Zemni: Aucun autre pays arabe ne connaît une organisation aussi forte. Grâce au Quartet, on a atteint un compromis historique entre l’élite qui règne en Tunisie depuis cinquante ans et l’islam politique, qui progresse depuis les années septante.

Comment se fait-il que ce qui a fonctionné en Tunisie ne soit pas applicable en Égypte, en Libye ou en Syrie ?

Debeuf: Regardez la carte du monde arabe. C’est clair : les pays qui survivent plus ou moins, comme l’Égypte et la Tunisie, possèdent une société civile développée. En Libye, il n’y a rien, même pas un club de poésie. En Syrie, les services secrets ont tout étouffé. Je me suis rendu à des soirées de poésie à Damas. Prononcer le nom d’Assad suffisait pour être mis à la porte.

Un autre problème, c’est que même les pionniers de la révolution ne savent pas comment fonctionne un monde libre. Un jour, je me suis entretenu avec deux anciens des services secrets chargés de s’occuper des médias et de la communication au quartier général Armée Syrienne libre. Ils trouvaient que le gouvernement devait envoyer de meilleurs journalistes, moins critiques. Lorsqu’on vient de si loin, c’est extrêmement difficile de devoir soudainement organiser une démocratie.

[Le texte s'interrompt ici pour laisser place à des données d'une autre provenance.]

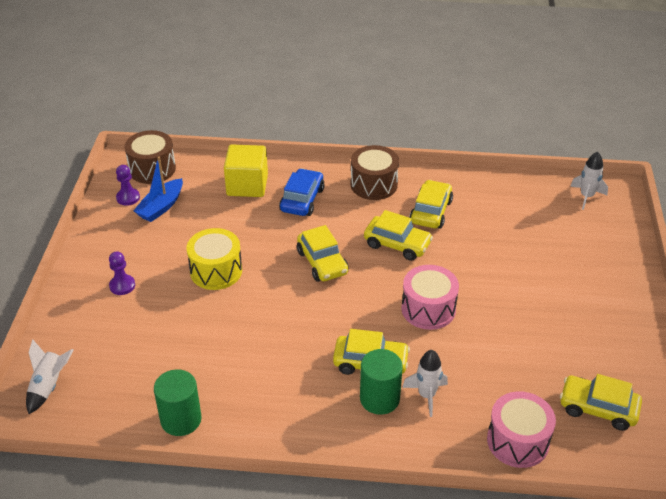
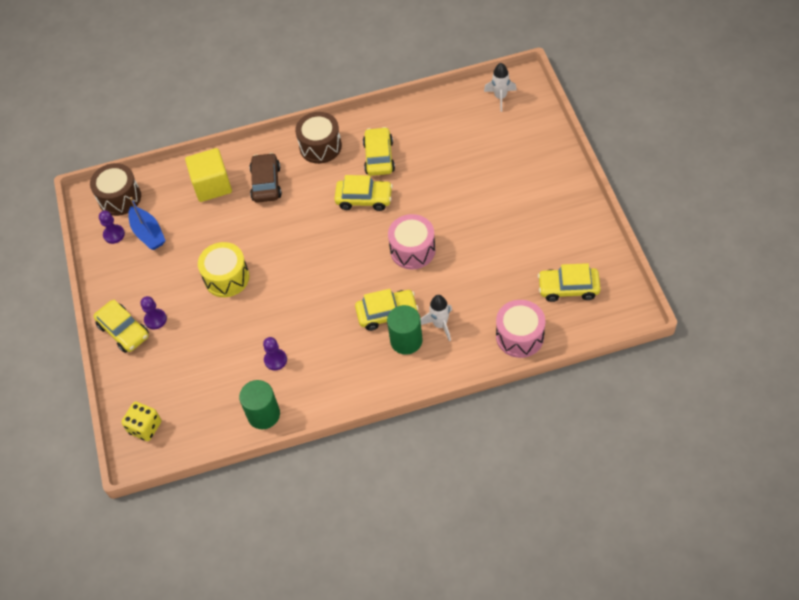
camera: 15 degrees left, 15 degrees up
white rocket [26,339,73,414] -> yellow dice [121,402,161,441]
blue boat [133,157,183,222] -> blue boat turned 45 degrees counterclockwise [128,197,166,250]
blue car [279,168,325,216] -> brown car [249,153,282,203]
yellow car [297,225,349,282] -> yellow car moved to [93,300,149,353]
none -> purple pawn [263,337,287,370]

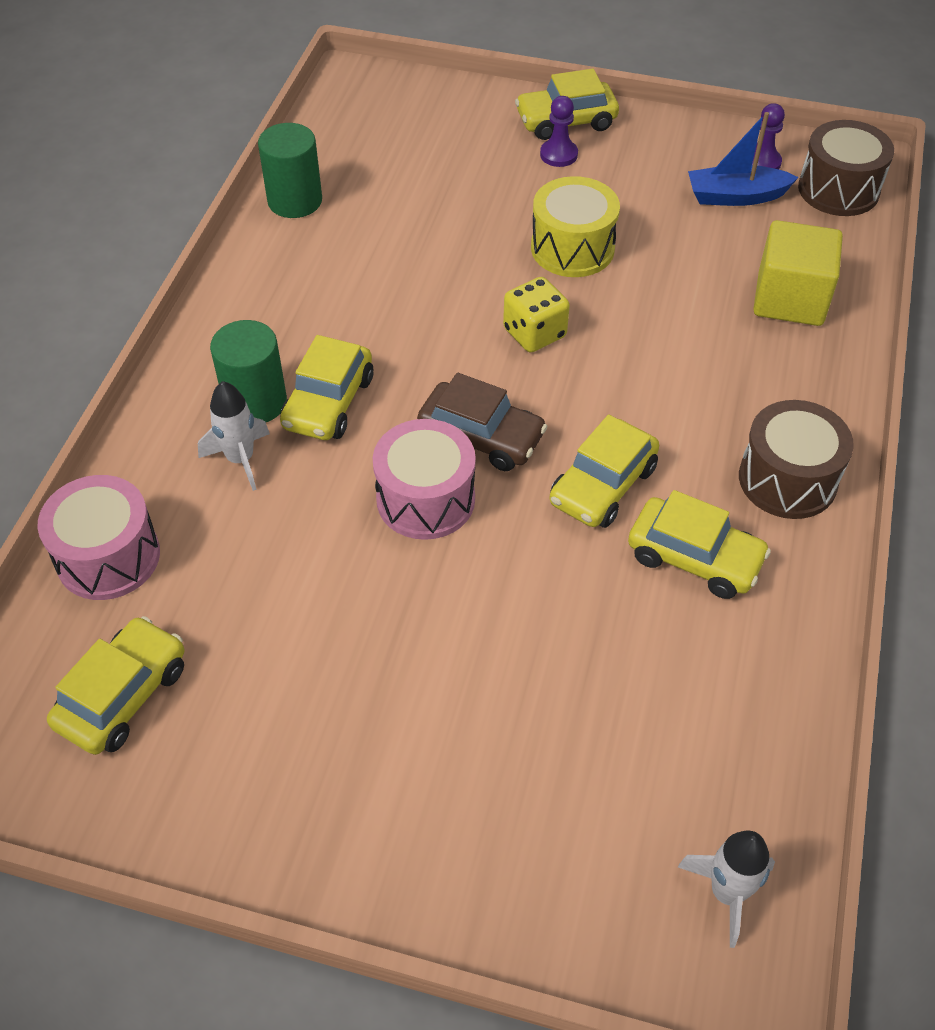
camera: 115 degrees right, 5 degrees down
yellow dice [121,402,161,441] -> yellow dice moved to [503,277,570,352]
brown car [249,153,282,203] -> brown car moved to [417,373,548,471]
purple pawn [263,337,287,370] -> none

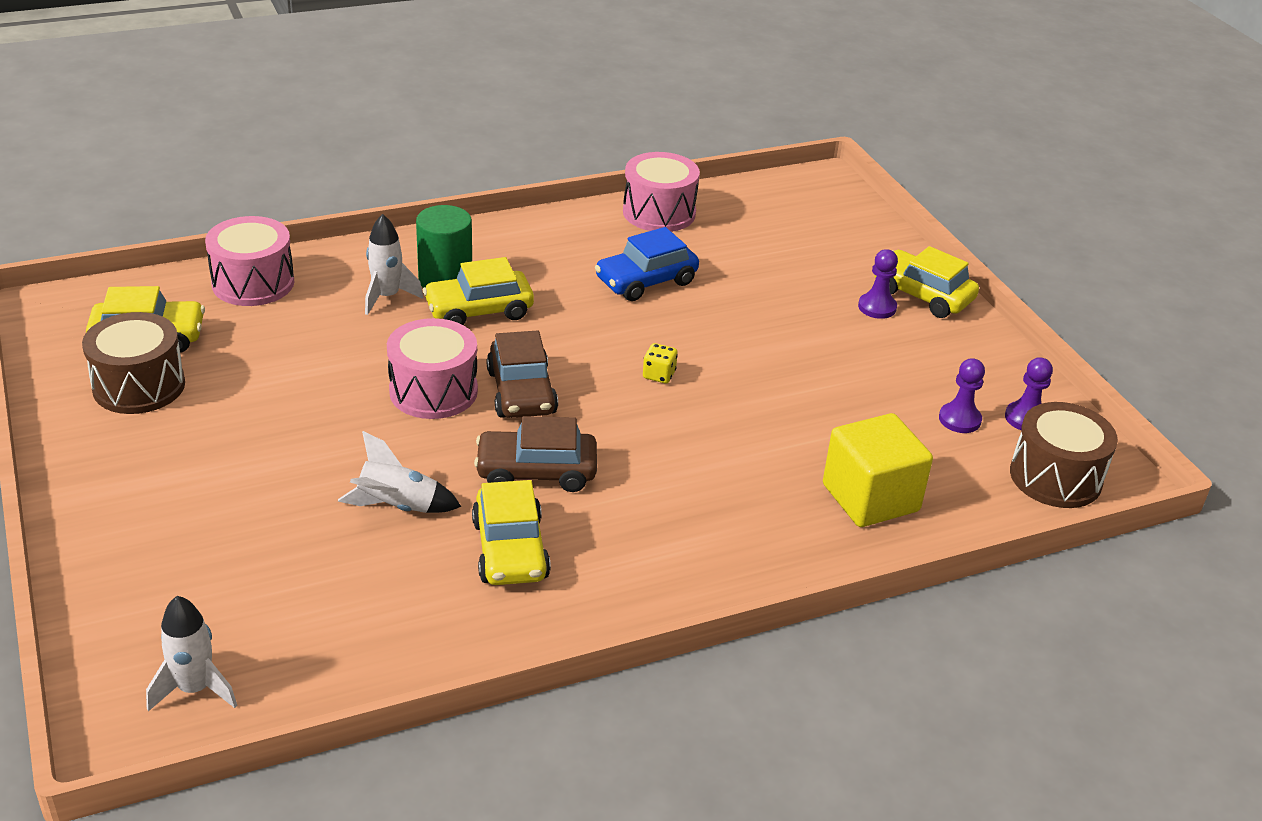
camera: 50 degrees right, 15 degrees down
green cylinder [258,123,322,218] -> pink drum [623,152,700,232]
yellow dice [503,277,570,352] -> yellow dice [643,343,678,383], size x0.59
yellow drum [531,176,620,277] -> none
yellow car [550,415,659,528] -> brown car [474,416,597,492]
blue boat [688,112,799,206] -> purple pawn [939,358,985,433]
brown drum [739,400,854,519] -> brown drum moved to [82,312,185,414]
none -> white rocket [338,431,461,513]
none -> blue car [595,227,699,301]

Comment l’Occident peut-il contribuer aux révolutions?

Debeuf: Premièrement, quand on promet de l’aide, il faut la donner. Pour nous, un milliard d’euros ce n’est pas un effort. Si la Tunisie s’en sort avec cette somme, elle stimulera d’autres pays. Deuxièmement, nous devons investir dans l’enseignement qui est dans un état lamentable. Et troisièmement : les pays arabes n’apprécient pas que nous ne fassions rien en Syrie.

Zemni: L’Union européenne et les États-Unis doivent revoir leur politique étrangère. Nous devons demander des comptes à certains alliés. Il est révoltant que l’Arabie saoudite soit à présent notre allié dans la lutte contre l’État islamique. Cela fait trente ans que ce pays est le propagateur et le financier du salafisme. Cela complique le travail de personnes qui souhaitent avancer au Moyen-Orient.

Où sera le monde arabe dans cinq ans?

Zemni: Il y a quelques tendances. Les tensions sectaires au Moyen-Orient resteront quoiqu’il arrive. Et les tensions entre l’Arabie saoudite sunnite et l’Iran chiite risquent également de s’aggraver. Et qu’en est-il de la Russie ? Jusqu’où ira Vladimir Poutine au Moyen-Orient ?

Debeuf: Si je peux formuler une prédiction pour 2016, c’est que l’EI déplacera son attention de la Syrie à la Libye. Ils vont installer une nouvelle base d’opérations très puissante à 300 kilomètres de l’Italie et beaucoup plus difficilement contrôlable. L’Europe n’aura pas d’autre choix que de retourner se battre en Libye.